Work to complete: Below are some records. Return exactly the lines from the one containing "zijn en zal" through the one containing "L’une des choses", both included, and only those.
>>>
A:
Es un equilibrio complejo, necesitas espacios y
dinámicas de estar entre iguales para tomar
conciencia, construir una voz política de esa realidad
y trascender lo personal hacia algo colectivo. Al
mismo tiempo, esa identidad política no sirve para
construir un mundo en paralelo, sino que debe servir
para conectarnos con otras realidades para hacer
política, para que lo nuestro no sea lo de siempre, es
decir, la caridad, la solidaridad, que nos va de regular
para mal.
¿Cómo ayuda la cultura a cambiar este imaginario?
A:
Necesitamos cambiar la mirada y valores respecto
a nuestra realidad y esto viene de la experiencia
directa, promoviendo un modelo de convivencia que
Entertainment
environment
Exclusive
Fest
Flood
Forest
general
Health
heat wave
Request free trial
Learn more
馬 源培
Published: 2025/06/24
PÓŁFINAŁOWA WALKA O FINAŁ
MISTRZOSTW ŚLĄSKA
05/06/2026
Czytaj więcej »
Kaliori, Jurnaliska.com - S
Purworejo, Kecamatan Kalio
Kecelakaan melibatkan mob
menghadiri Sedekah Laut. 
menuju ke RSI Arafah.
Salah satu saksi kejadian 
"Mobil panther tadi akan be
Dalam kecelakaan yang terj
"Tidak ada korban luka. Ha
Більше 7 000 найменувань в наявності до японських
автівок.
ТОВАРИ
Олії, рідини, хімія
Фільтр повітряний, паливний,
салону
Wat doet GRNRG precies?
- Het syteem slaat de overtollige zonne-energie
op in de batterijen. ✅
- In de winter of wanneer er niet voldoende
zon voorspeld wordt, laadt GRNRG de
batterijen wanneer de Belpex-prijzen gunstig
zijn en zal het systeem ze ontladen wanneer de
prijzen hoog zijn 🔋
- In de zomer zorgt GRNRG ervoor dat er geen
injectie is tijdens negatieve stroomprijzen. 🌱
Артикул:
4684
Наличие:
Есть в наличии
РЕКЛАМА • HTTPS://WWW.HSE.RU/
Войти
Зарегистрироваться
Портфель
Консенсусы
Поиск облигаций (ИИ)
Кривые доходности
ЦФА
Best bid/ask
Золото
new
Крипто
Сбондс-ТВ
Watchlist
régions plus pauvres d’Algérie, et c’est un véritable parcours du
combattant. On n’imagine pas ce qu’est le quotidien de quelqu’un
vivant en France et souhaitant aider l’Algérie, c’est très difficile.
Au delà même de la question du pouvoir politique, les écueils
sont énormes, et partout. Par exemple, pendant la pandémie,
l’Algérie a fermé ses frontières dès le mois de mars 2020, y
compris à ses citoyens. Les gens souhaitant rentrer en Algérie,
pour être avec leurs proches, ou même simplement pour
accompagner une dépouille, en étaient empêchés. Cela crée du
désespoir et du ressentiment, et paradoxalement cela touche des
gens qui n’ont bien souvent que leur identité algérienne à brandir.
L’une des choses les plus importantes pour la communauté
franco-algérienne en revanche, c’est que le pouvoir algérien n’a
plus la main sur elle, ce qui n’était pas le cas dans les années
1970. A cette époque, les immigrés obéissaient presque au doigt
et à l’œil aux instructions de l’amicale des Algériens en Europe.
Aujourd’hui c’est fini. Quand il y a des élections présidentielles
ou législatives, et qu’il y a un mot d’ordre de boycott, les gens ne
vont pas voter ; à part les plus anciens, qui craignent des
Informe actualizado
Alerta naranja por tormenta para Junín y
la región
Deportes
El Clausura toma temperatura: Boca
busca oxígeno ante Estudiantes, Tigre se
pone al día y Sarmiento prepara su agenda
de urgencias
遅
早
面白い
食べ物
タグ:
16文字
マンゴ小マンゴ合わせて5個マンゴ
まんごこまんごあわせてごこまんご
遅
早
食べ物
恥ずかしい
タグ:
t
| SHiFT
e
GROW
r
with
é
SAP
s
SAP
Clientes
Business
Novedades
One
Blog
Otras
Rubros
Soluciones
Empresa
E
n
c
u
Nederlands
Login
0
<<<
Output below:
zijn en zal het systeem ze ontladen wanneer de
prijzen hoog zijn 🔋
- In de zomer zorgt GRNRG ervoor dat er geen
injectie is tijdens negatieve stroomprijzen. 🌱
Артикул:
4684
Наличие:
Есть в наличии
РЕКЛАМА • HTTPS://WWW.HSE.RU/
Войти
Зарегистрироваться
Портфель
Консенсусы
Поиск облигаций (ИИ)
Кривые доходности
ЦФА
Best bid/ask
Золото
new
Крипто
Сбондс-ТВ
Watchlist
régions plus pauvres d’Algérie, et c’est un véritable parcours du
combattant. On n’imagine pas ce qu’est le quotidien de quelqu’un
vivant en France et souhaitant aider l’Algérie, c’est très difficile.
Au delà même de la question du pouvoir politique, les écueils
sont énormes, et partout. Par exemple, pendant la pandémie,
l’Algérie a fermé ses frontières dès le mois de mars 2020, y
compris à ses citoyens. Les gens souhaitant rentrer en Algérie,
pour être avec leurs proches, ou même simplement pour
accompagner une dépouille, en étaient empêchés. Cela crée du
désespoir et du ressentiment, et paradoxalement cela touche des
gens qui n’ont bien souvent que leur identité algérienne à brandir.
L’une des choses les plus importantes pour la communauté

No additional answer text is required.